# Journey from Dunkirk to Malaga using free/cheap camping



## The Nu Drovers (Jan 6, 2017)

Recently did the journey from Dunkirk to Malaga and discovered a wonderful new route which I thought others may enjoy.
Tips on how to retire early and travel full time on a low budget: MOTORHOME journey from Dunkirk to Malaga mainly using Aires


----------



## Stanski (Jan 6, 2017)

The Nu Drovers said:


> Recently did the journey from Dunkirk to Malaga and discovered a wonderful new route which I thought others may enjoy.
> Tips on how to retire early and travel full time on a low budget: MOTORHOME journey from Dunkirk to Malaga mainly using Aires



Very good of you, have had a quick look and found you have travelled a lot.  Where are you at the moment?


----------



## Deleted member 58274 (Jan 6, 2017)

A good blog...are either of you still in the Malaga area?  Maja


----------



## The Nu Drovers (Jan 7, 2017)

*Where we are now*



Stanski said:


> Very good of you, have had a quick look and found you have travelled a lot.  Where are you at the moment?



We are still in the Malaga area but next week starting to head west roughly following the coast back to England.

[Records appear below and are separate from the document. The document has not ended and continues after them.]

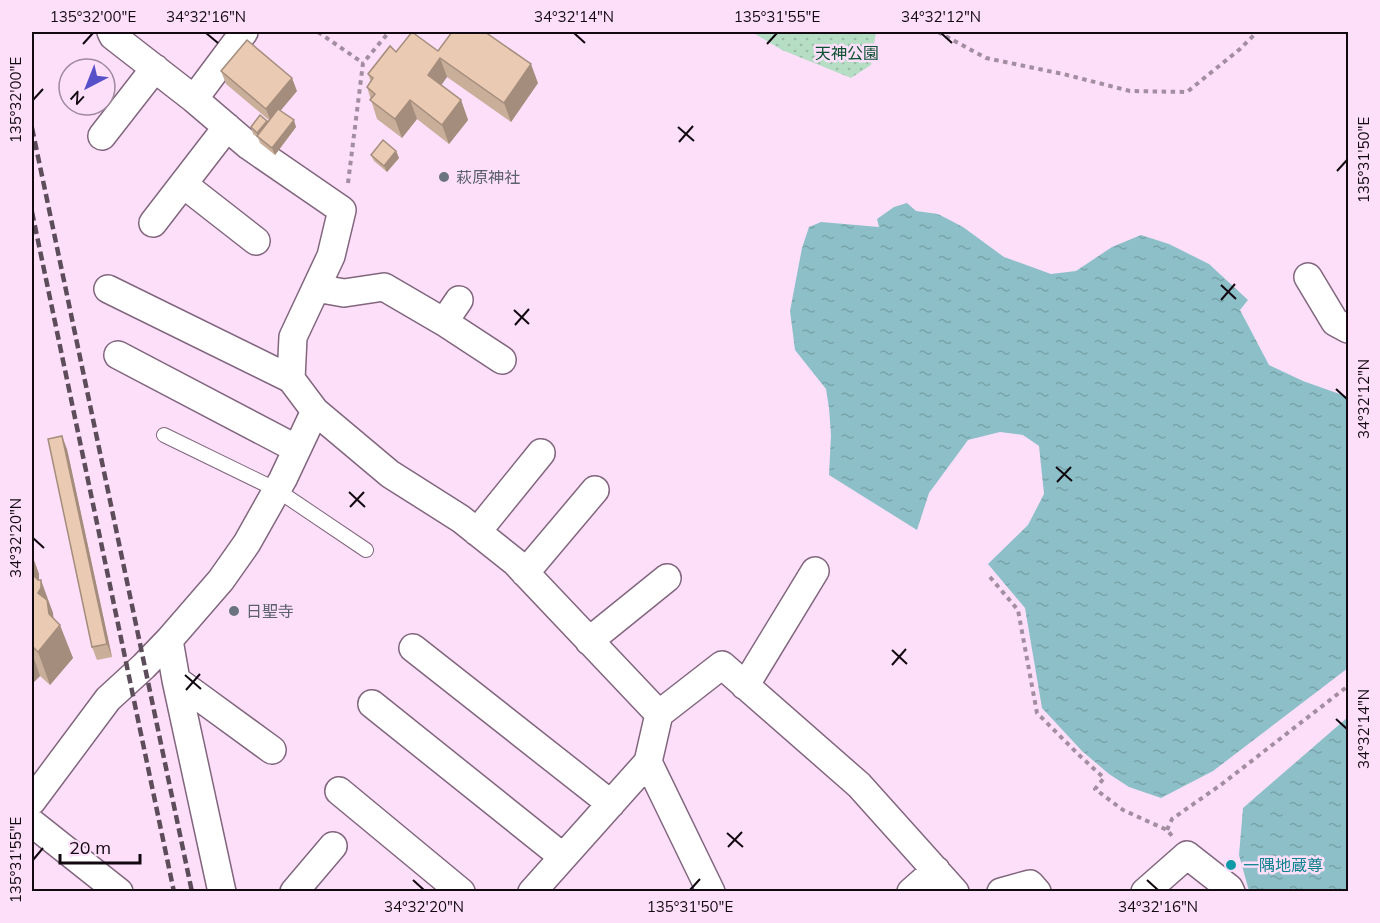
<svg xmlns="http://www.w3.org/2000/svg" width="1380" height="923" font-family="Mulish,'Noto Sans JP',sans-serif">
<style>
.park{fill:url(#park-dots)}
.water{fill:url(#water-ripples)}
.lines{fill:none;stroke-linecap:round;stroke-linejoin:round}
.lane-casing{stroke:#81667e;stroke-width:16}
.street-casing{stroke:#81667e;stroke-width:30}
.path{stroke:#a38da0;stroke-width:4;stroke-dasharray:4.5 4.5;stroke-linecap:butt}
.lane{stroke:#fff;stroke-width:14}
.street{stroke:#fff;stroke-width:27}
.rail{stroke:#5d4d5b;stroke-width:4.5;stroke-dasharray:9 4.5;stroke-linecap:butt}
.wall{fill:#c9ae99}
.shaded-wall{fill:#a48d7d}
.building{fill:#eacab2;stroke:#a48d7d;stroke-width:1.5}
.ticks{fill:none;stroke:#110810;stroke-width:2}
.worship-dot{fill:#6b7280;stroke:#fddffa;stroke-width:2}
.culture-dot{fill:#0f9aa8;stroke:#fddffa;stroke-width:2}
.labels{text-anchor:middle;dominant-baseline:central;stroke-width:5;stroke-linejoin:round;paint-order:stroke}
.park-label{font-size:16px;fill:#0b5030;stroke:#fddffa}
.worship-label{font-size:16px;fill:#5b616d;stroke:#fddffa;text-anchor:start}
.culture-label{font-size:16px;fill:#0d838f;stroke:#fddffa;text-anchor:start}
.neatline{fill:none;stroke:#110810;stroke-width:2}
.ticks-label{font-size:15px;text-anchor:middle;fill:#110810}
</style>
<defs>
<pattern id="park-dots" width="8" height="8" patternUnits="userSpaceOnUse" patternTransform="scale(1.5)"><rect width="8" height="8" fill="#b6dec5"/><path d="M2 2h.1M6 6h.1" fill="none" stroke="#9bbda8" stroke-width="1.8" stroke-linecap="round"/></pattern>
<pattern id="water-ripples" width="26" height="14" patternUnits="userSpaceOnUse" patternTransform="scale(1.5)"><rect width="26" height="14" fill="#8cbfc7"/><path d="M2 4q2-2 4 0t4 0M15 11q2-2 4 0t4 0" fill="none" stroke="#78a3aa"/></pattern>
</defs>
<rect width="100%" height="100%" fill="#fddffa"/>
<path class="park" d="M752 32H876L871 65 851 78 782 50Z"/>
<path class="water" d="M907 203 916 211 938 214 963 227 1004 257 1051 274 1076 271 1112 247 1141 235 1169 244 1209 264 1248 300 1240 310 1269 365 1303 381 1348 397V668L1213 771 1161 798 1129 787 1109 774 1082 751 1042 708 1025 608 988 564 1028 525 1044 494 1039 446 1023 435 1000 432 968 440 929 493 917 530 829 475 831 435 829 408 826 389 795 350 790 311 802 248 809 227 821 222 879 227 877 219 894 207Z
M1348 717V891H1249L1239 855 1243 808Z"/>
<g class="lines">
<defs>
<path id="lane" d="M164 435 277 490 366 550"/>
<path id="street" d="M111 32 113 36 194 99 249 146 342 210 331 256 293 337 291 379 315 411 390 474 461 519 515 562 659 714 648 762 711 892
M194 99 244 32
M102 136 155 68
M183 184 256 241
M153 223 227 127
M1308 277 1335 322 1348 329
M316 288 344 293 384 287 444 322 502 360
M108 289 291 379
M444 322 459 300
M118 355 297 449
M477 532 541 453
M525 573 595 490
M169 640 176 680 222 892
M589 641 667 578
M413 648 611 804
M176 680 272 750
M745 686 815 571
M372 704 563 857
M659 714 722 665 859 785 955 892
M339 791 461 892
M32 801 108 699 144 666 169 640 221 580 247 543 283 479 315 411
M32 823 119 892
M294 892 333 846
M532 892 648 762
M911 892 936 870
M1001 892 1030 884 1037 892
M1145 892 1187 855 1229 888 1231 892"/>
</defs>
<use href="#lane" class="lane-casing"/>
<use href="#street" class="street-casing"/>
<path class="path" d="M318 32 363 63
M938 32 986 58 1063 74 1130 91 1187 92 1240 49 1257 32
M348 183 363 63 389 32
M990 577 1018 610 1037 713 1080 756 1104 778 1095 789 1123 810 1167 830 1172 836
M1167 830 1172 819 1222 784 1348 686"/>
<use href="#lane" class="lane"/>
<use href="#street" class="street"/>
<path class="rail" d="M32 128 192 892
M32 212 174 892"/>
</g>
<path class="wall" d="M438 51 538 83 511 122 447 77 441 85 461 100 468 120 449 144 417 119 402 138 377 119 367 87 371 82 368 74 396 52Z
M221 71 297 91 280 111 296 127 275 155 260 143 258 138 253 134 251 127 267 121 268 123 270 121 226 84Z
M396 151 399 158 387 172 374 161 371 155Z
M67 449 112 657 97 660 92 647Z
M32 555 39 574V580L53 613 54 619 73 658 50 685 40 676 32 684 34 689 32 693Z"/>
<path class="shaded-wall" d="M440 58 447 77 435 94 428 75Z
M531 64 538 83 511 122 504 103Z
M292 78 297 91 271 122 266 109Z
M410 100 417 119 402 138 395 119Z
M461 100 468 120 449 144 442 125Z
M294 120 296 127 275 155 272 148Z
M267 121 269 128 259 138 257 133Z
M396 151 399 158 387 172 384 166Z
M62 436 67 449 112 657 107 644Z
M32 538 33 543V550L32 552Z
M32 555 39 574V591L32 592Z
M41 580 53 613V617L58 629 60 625 73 658 50 685 38 652V593Z
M32 653 40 676 32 684 34 689 32 693Z"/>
<path class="building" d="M412 32 438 51 452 32H485L531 64 504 103 440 58 428 75 461 100 442 125 410 100 395 119 370 100 375 94 367 87 373 78 368 74 390 46 396 52Z
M247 40 292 78 266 109 221 71Z
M278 109 294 120 272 148 257 136Z
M260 115 267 121 257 133 251 127Z
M383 140 396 151 384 166 371 155Z
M62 436 107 644 92 647 48 439Z
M32 574 38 580H41V588L38 593 47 600 49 614 60 625 38 652 32 646Z"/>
<path class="ticks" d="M206 33 218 43M574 33 585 43M941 33 952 43M83 44 93 33M767 44 777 33M33 100 43 89M678 127 694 141M679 142 693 126M1337 171 1347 160M1221 285 1236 299M1221 300 1235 284M514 310 529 324M515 325 529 309M1336 389 1347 399M1056 467 1072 481M1057 482 1071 467M349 492 365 507M350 507 364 492M33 538 44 548M892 650 907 664M892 665 906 649M185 675 201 689M186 690 200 674M1336 719 1347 729M727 833 743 847M728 847 742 832M33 860 43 848M413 880 424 890M1147 880 1158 890M690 890 700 879"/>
<g class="worship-dot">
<circle cx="444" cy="177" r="6"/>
<circle cx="234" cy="611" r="6"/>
</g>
<circle class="culture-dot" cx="1231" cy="865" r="6"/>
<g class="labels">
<g class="park-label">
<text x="847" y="53">天神公園</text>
</g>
<g class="worship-label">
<text x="456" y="177">萩原神社</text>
<text x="246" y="611">日聖寺</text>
</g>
<g class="culture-label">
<text x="1243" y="865">一隅地蔵尊</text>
</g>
</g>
<rect width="1380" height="923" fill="none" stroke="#fddffa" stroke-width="66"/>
<g transform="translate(87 87) rotate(222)"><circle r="28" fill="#fddffa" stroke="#9f899c" stroke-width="1.5"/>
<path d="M0-4.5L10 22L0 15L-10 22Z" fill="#5751c9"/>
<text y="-9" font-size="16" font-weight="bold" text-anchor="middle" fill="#110810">N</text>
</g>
<path d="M60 854v9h80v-9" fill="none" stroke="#110810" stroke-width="3"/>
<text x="69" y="854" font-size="18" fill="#110810" stroke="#fddffa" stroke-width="4.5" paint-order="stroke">20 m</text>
<rect x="33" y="33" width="1314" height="857" class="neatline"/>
<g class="ticks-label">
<text x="93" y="22">135°32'00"E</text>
<text x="206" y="22">34°32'16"N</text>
<text x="574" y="22">34°32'14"N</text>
<text x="777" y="22">135°31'55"E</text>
<text x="941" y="22">34°32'12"N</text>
<text transform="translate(16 100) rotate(-90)" y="5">135°32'00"E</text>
<text transform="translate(1364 160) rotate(-90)" y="5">135°31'50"E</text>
<text transform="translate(1364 399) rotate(-90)" y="5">34°32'12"N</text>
<text transform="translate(16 538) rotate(-90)" y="5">34°32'20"N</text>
<text transform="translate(1364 729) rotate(-90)" y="5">34°32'14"N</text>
<text transform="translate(16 860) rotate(-90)" y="5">135°31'55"E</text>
<text x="424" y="912">34°32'20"N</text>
<text x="690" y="912">135°31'50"E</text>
<text x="1158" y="912">34°32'16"N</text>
</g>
</svg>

Another couple of journeys that might interest you are 
Tips on how to retire early and travel full time on a low budget: SPAIN Nice beach side free camping down the east coast as far as Altea

Tips on how to retire early and travel full time on a low budget: 1 month motorhome journey through France to Spain

Good to make up your own route but comments on Aires' or lesser known free camping spots we always find helpful


----------